EXCERPTED TEXT ::
Santander can be considered a good example of how a bank has taken a strong pro-tech approach to dealing with new financial innovation internally. It has been developing blockchain-enabled transfer methods, which it completed earlier this year. Santander also runs the Innoventures fund, a venture capital arm that has invested in 12 fintech funding rounds since launching in 2014. While Santander’s exact contribution is unclear, the funding totalled nearly $0.5 billion, and included rounds to fintech heavyweights like contactless payments firm iZettle. Also taking a pro-active interest in fintech is Standard Bank, which has partnered with Microsoft’s Bizspark to open the Ignitor tech incubator in Johannesburg, South Africa. What’s interesting about this collaboration is that Standard does not take an equity position in the startups going through its program. It’s also a good example of tech and high finance players operating together to develop transformative technology.

Also looking into Bitcoin development is R3, a consortium of 45 (and growing) global financial institutions dedicated to researching and implementing blockchain technology. Its members include major players such as Barclays, Goldman Sachs, JPMorgan and Credit Suisse, among others. Of course, the blockchain technologies being pursued by big banks are those that cut down on internal costs, rather than a cryptocurrency that replaces the whole sector.

TASKS TO COMPLETE ::
A. From the excerpt on banks and fintech, list every R3 member institution it names.
B. Proceed with the excerpt on banks and fintech, starting after its final sentence.

STORED RECORDS ::

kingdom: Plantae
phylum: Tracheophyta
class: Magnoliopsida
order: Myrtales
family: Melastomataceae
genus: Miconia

THE ANSWERS ::
A. Barclays, Goldman Sachs, JPMorgan, Credit Suisse

B.
In other instances, rather than posing a threat, new financial technology opens up markets that banks previously wouldn’t have entered, particularly in the developing world. The rise of mobile banking, microfinance, and data-driven credit ratings are expanding institutional financial services to the 2 billion unbanked adults in the world.

The Road Ahead

Ultimately, it’s co-operation, rather than outright disruption that may end up being most accurate vision of the future of finance. Big banks are too integral to the global economy to make takeovers by fintech startups likely. But at the same time, the value offered by fintech to both customers and financial operators is too big for either to ignore. According to Nanni, the future of financial institutions is likely to be “collaboration between regulators, traditional financial institutions and fintech. Things will continue to move quickly and this type of ‘continuous innovation’ brought by fast-moving startups will alter the risk profile of the industry.”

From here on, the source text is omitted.